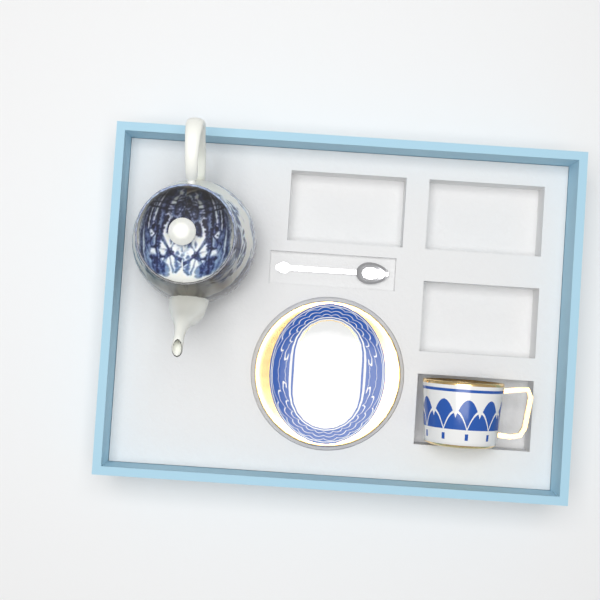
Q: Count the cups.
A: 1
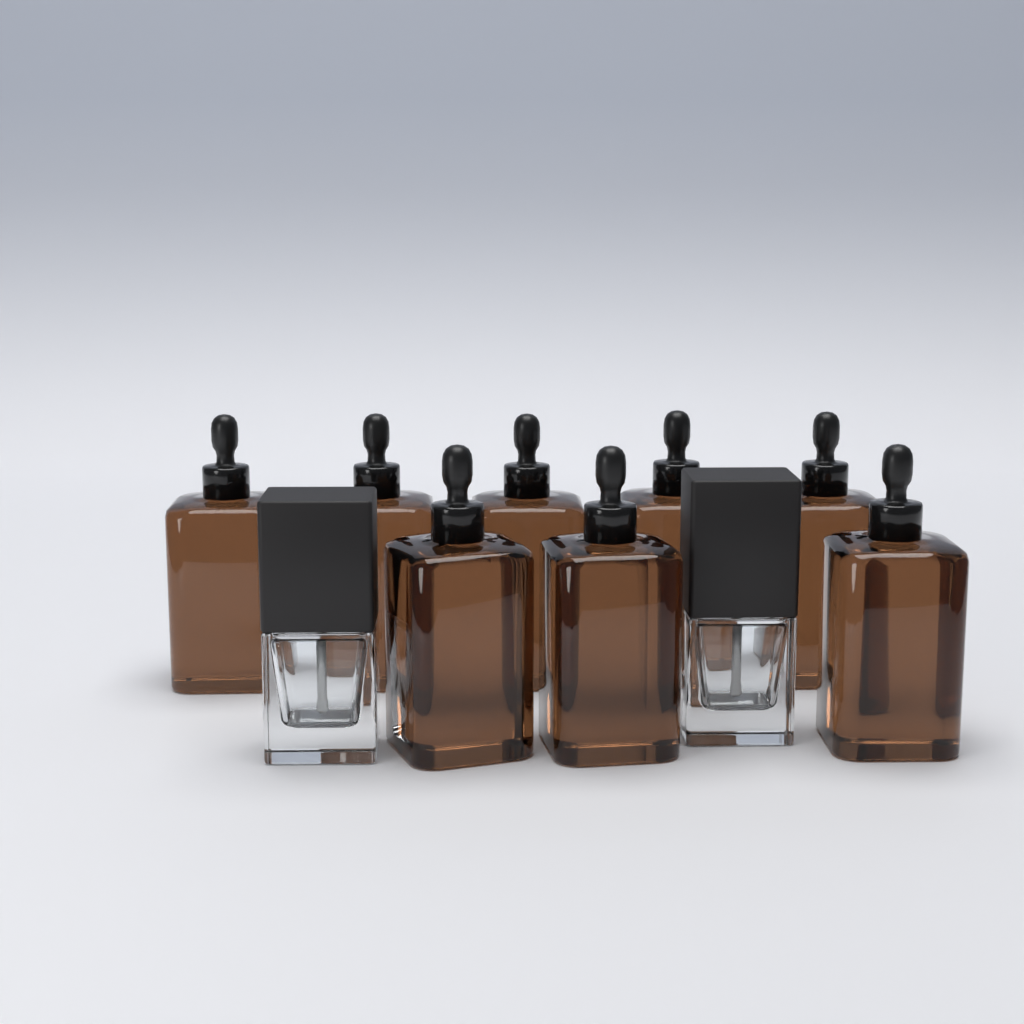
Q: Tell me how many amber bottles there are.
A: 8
---
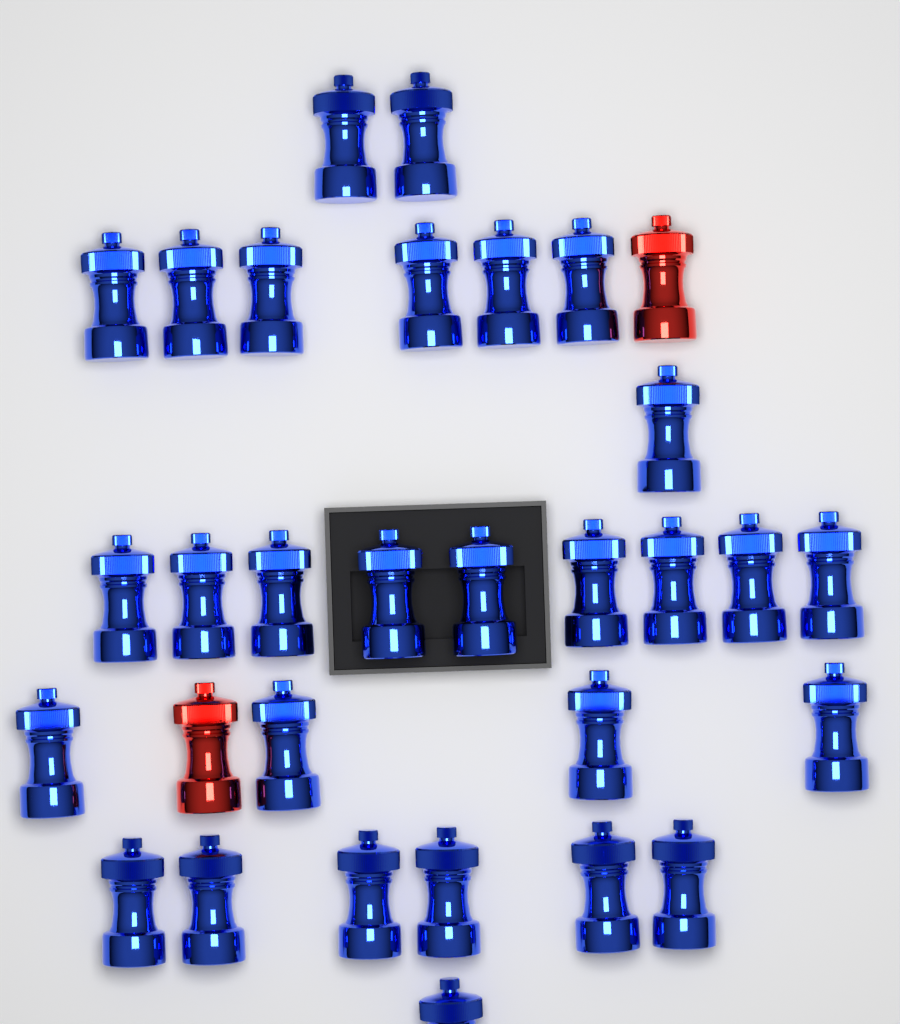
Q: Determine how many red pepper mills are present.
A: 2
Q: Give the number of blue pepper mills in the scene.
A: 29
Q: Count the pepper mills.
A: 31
==
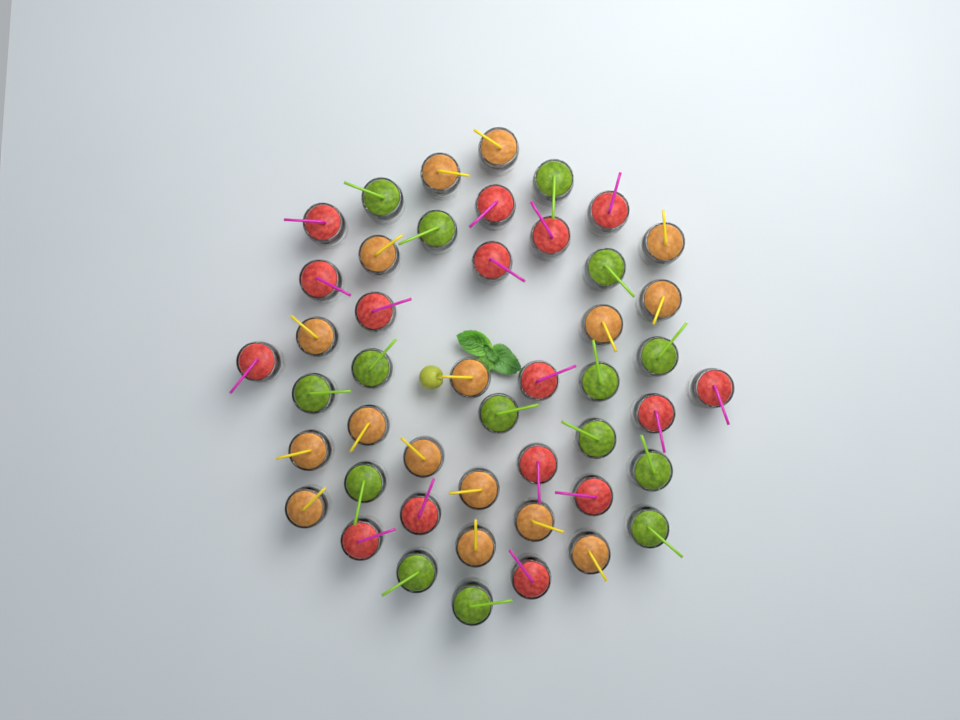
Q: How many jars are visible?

▸ **Short exercise**: Report how many lines in the data above contain the string "pepper", treating uppercase and lowercase as different. Give only the number.

▸ **Result for this exercise**: 3